As depicted in Figure 4, the ratio of KoD occurrence and the proportion of patients remaining at this time point followed a steady downward trend over time. At the outset of follow-up, proportionally more DOFR and BOR occurred than DOPD and PDD. Additionally, Figure 4 demonstrates that the decrease in the proportion of KoD occurrence had distinct patterns. For some trials (Trials 1, 2, and 5), the decrease had a tendency similar to the proportion of patients still present at this time, while for others, this was not the case (Trials 3 and 4).
Figure 4 Proportion of discrepancies as distributed during follow-ups. For each trial and KoD, we computed the proportion of discrepancies (Equation 3) occurring at each follow-up. The DOPD, PDD, DOFR, and BOR KoDs are displayed in red, orange, blue, and green, respectively. The black curve displays the proportion of patients evaluated at this time point. BOR, best overall response; DOFR, date of first response; DOPD, declaration of progressive disease; KoD, kind of inter-reader discrepancy; PDD, progressive disease declared.
In Figure 5, we present the probability of KoDs occurring in relation to consecutive time points.
Figure 5 Probability of discrepancy over patients follow-up.

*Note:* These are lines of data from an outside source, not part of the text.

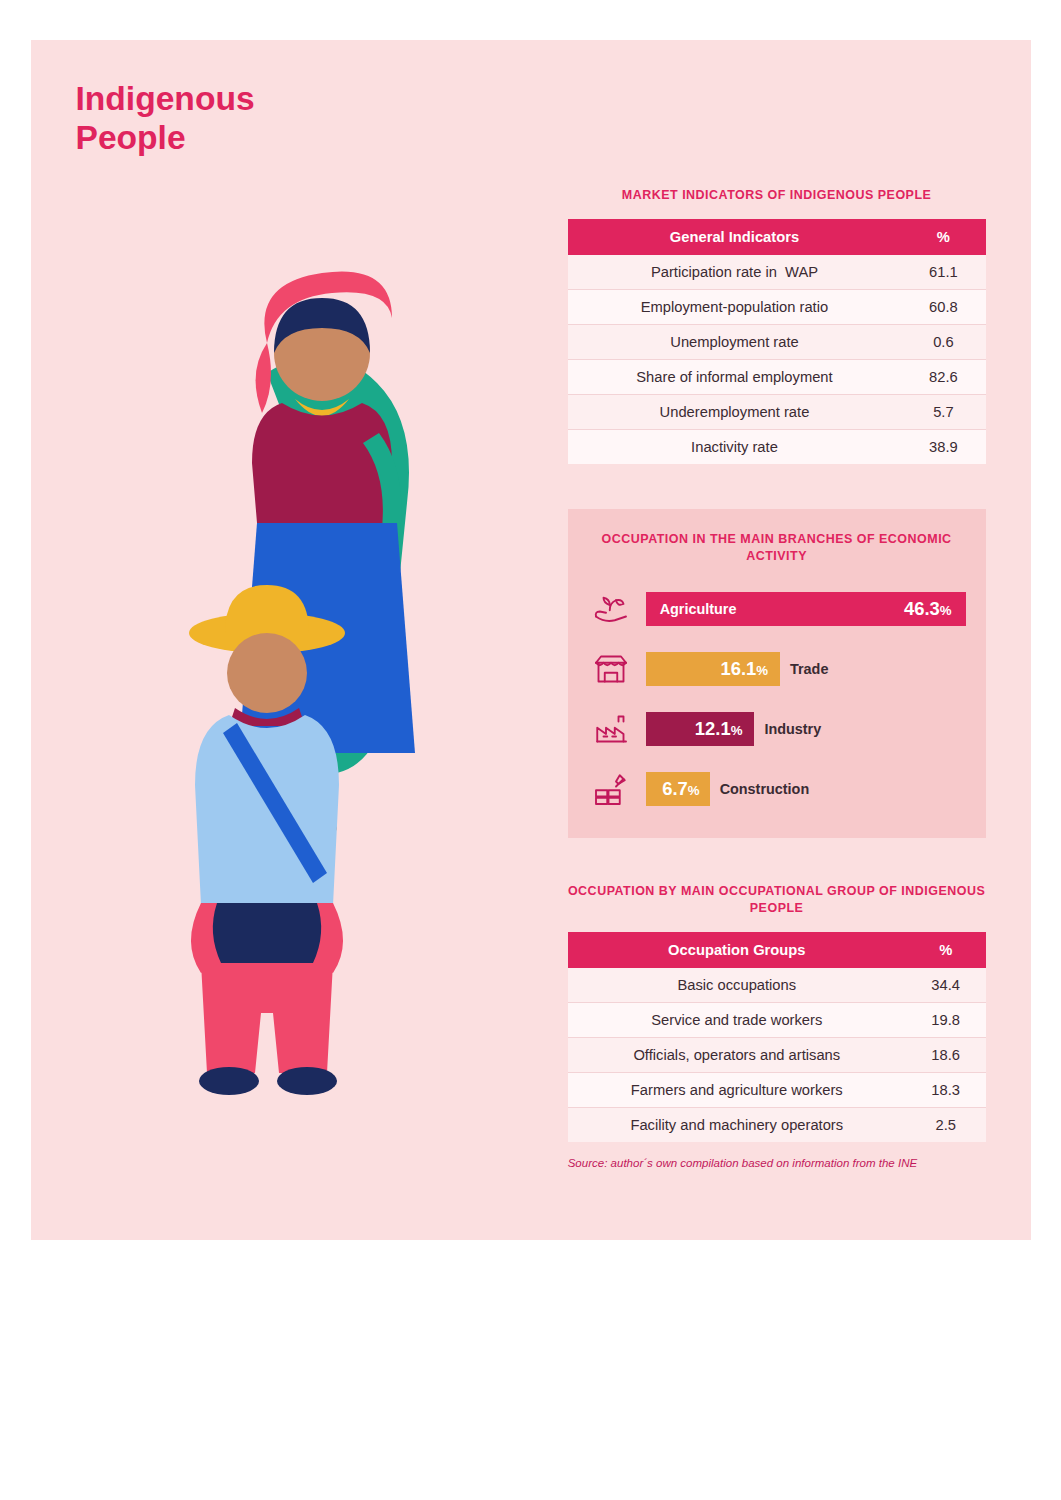Indigenous
People
Illustration of indigenous people
Market indicators of indigenous people
| General Indicators | % |
| --- | --- |
| Participation rate in WAP | 61.1 |
| Employment-population ratio | 60.8 |
| Unemployment rate | 0.6 |
| Share of informal employment | 82.6 |
| Underemployment rate | 5.7 |
| Inactivity rate | 38.9 |
Occupation in the main branches of economic activity
Agriculture 46.3%
16.1%
Trade
12.1%
Industry
6.7%
Construction
Occupation by main occupational group of indigenous people
| Occupation Groups | % |
| --- | --- |
| Basic occupations | 34.4 |
| Service and trade workers | 19.8 |
| Officials, operators and artisans | 18.6 |
| Farmers and agriculture workers | 18.3 |
| Facility and machinery operators | 2.5 |
Source: author´s own compilation based on information from the INE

The probability of discrepancy for the four KoDs is displayed. Probabilities of DOPD, PDD, DOFR, and BOR KoD occurrence are displayed in red, orange, blue, and green, respectively, with corresponding 95% CIs. The five trials are represented from top left to bottom right: a) Trial 1, b) Trial 2, c) Trial 3, d) Trial 4, and e) Trial 5. BOR, best overall response; CI, confidence interval; DOFR, date of first response; DOPD, declaration of progressive disease; KoD, kind of inter-reader discrepancy; PDD, progressive disease declared.
In Figure 5, we can see that the probability of discrepancies occurring with DOFR was significantly higher at the beginning of follow-up, but became closer to the other KoDs at the following time point.
After 6 months, the probabilities of Trial 3 and 4 KoDs were generally less than 10%. They were higher for other trials. DOFR was the most likely KoD in the initial part of the patient evaluation, and the ordering of KoDs was stable when considering phase 3 studies i.e., DOFR > DOPD > BOR > PDD.
Regarding progression-related KoDs, the probability of PDD at the patient level was quite stable over cycles while the probability of DOPD tended to decrease over cycles. PDD was also globally lower than the KoDs of response at the beginning of evaluations.
3.2 Evaluation of risks factors derived from baseline discrepancies
We found that for a single trial (Trial 3), one reader did not identify any disease in two patients out of 243 (0.8%), without any evidence that there was a significant risk factor of discrepancy, particularly for DOPD (p=0.68) or DOFR (p=0.1).
Except for Trial 3, classification of disease as non-measurable by at least one reader occurred in less than 7% of patients. It was very common for readers to select some of their TLs and NTLs in different organs, ranging from 36.0-57.9% and 60.5-73.5% of patients, respectively, but rarely (4.0-8.1%) did the two readers select all of their TLs in different locations.
We did not identify any set of risk factors which was relevant to all trials for a given KoD.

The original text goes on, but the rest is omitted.